** Opening Records supplied block **
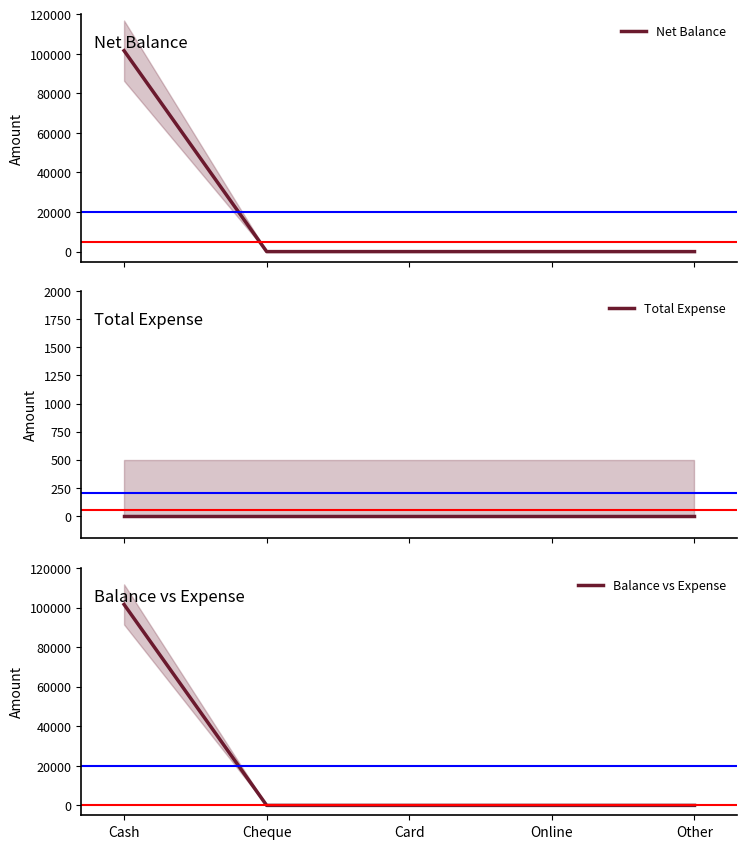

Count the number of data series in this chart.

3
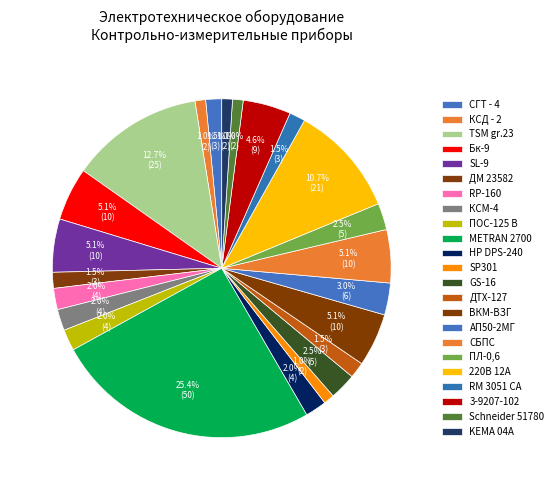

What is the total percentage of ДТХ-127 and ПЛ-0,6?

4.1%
** Closing Records supplied block **
** Opening Records supplied block **
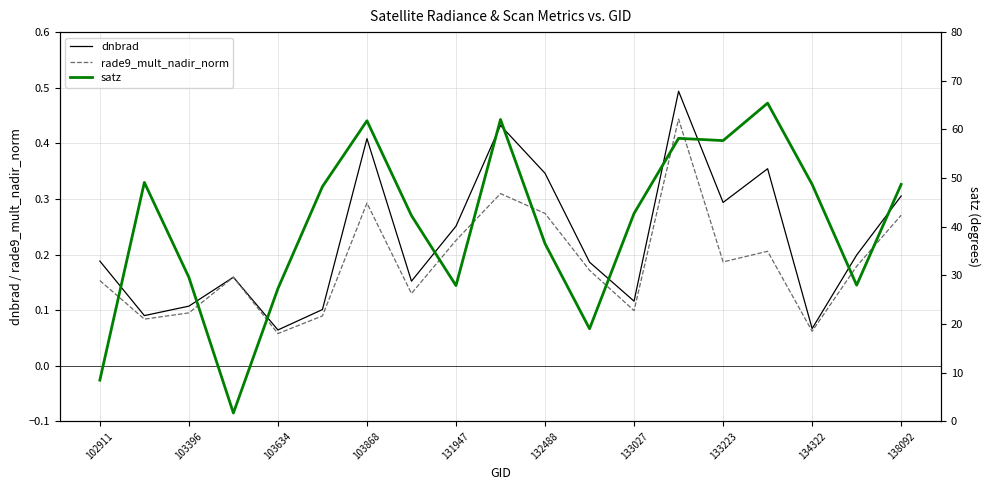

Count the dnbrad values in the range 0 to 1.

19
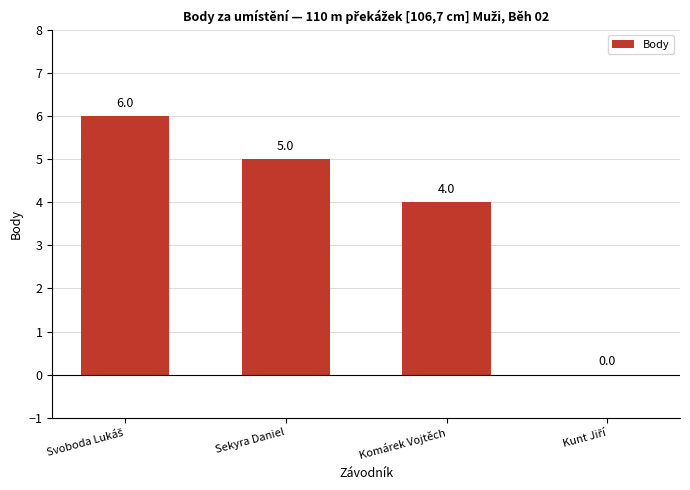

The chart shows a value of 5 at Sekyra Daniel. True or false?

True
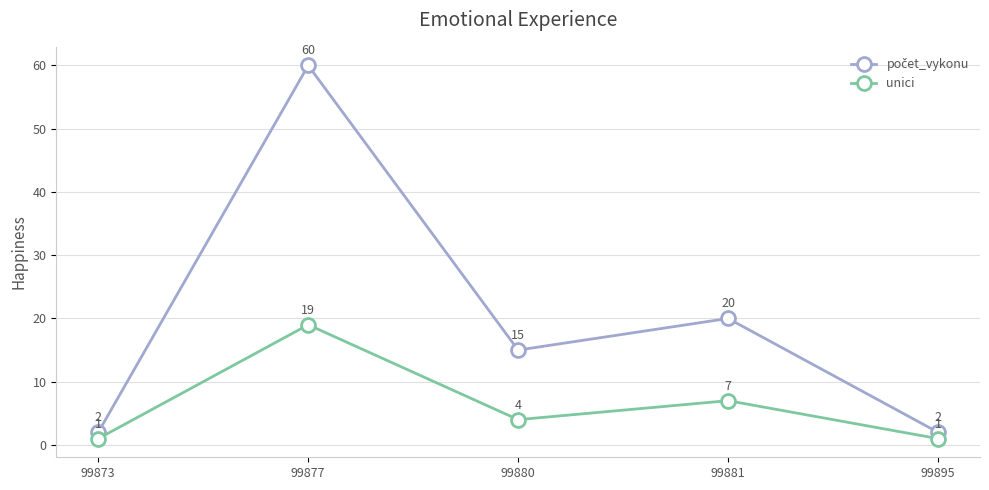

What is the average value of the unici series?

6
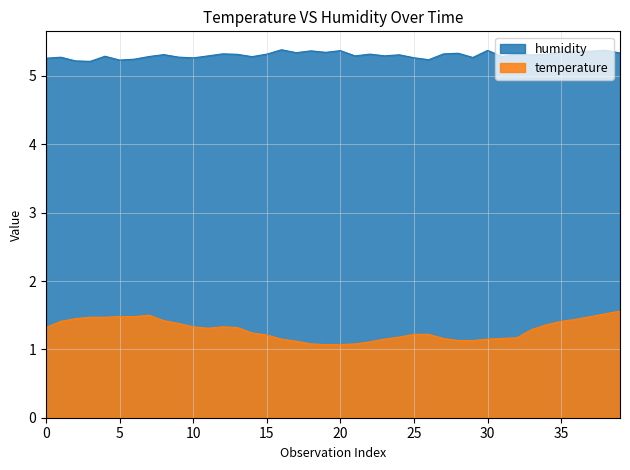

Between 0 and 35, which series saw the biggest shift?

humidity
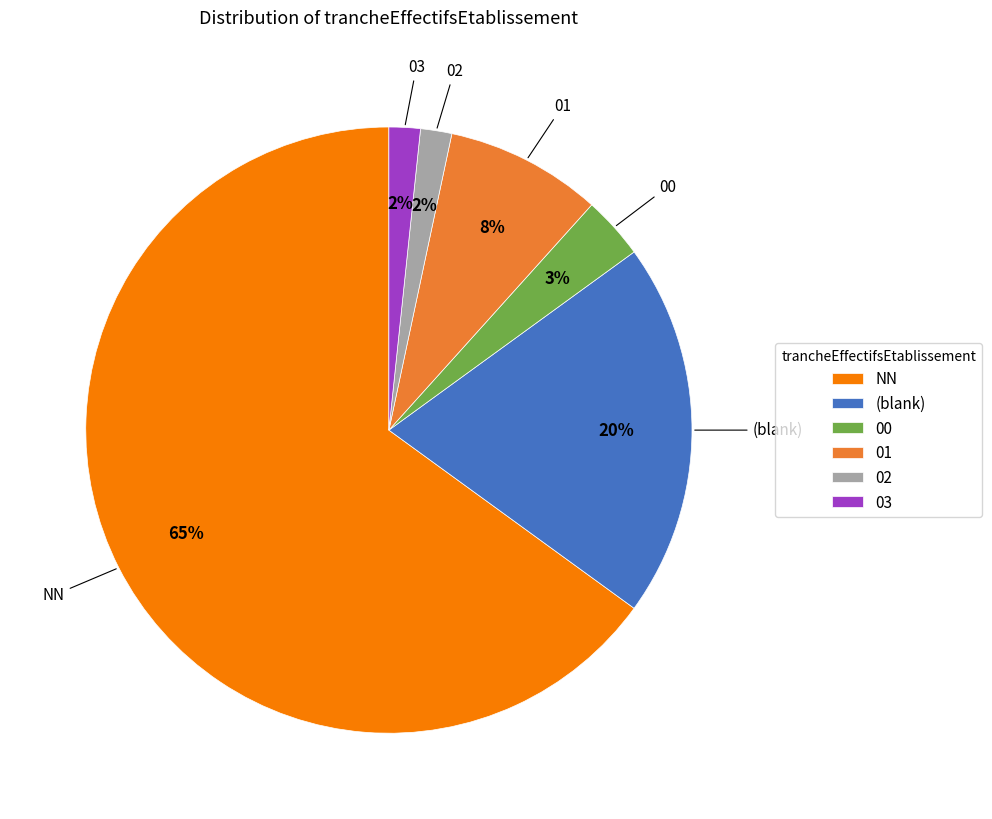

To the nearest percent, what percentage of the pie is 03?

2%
** Closing Records supplied block **
* What is being asked
Please lay out the lines from the one containing "Count the number" up to and including the one containing "What is the total" as a numbered list. Leave out blank lines and pictures.

* Expected answer
1. Count the number of data series in this chart.
2. 3
3. What is the total percentage of ДТХ-127 and ПЛ-0,6?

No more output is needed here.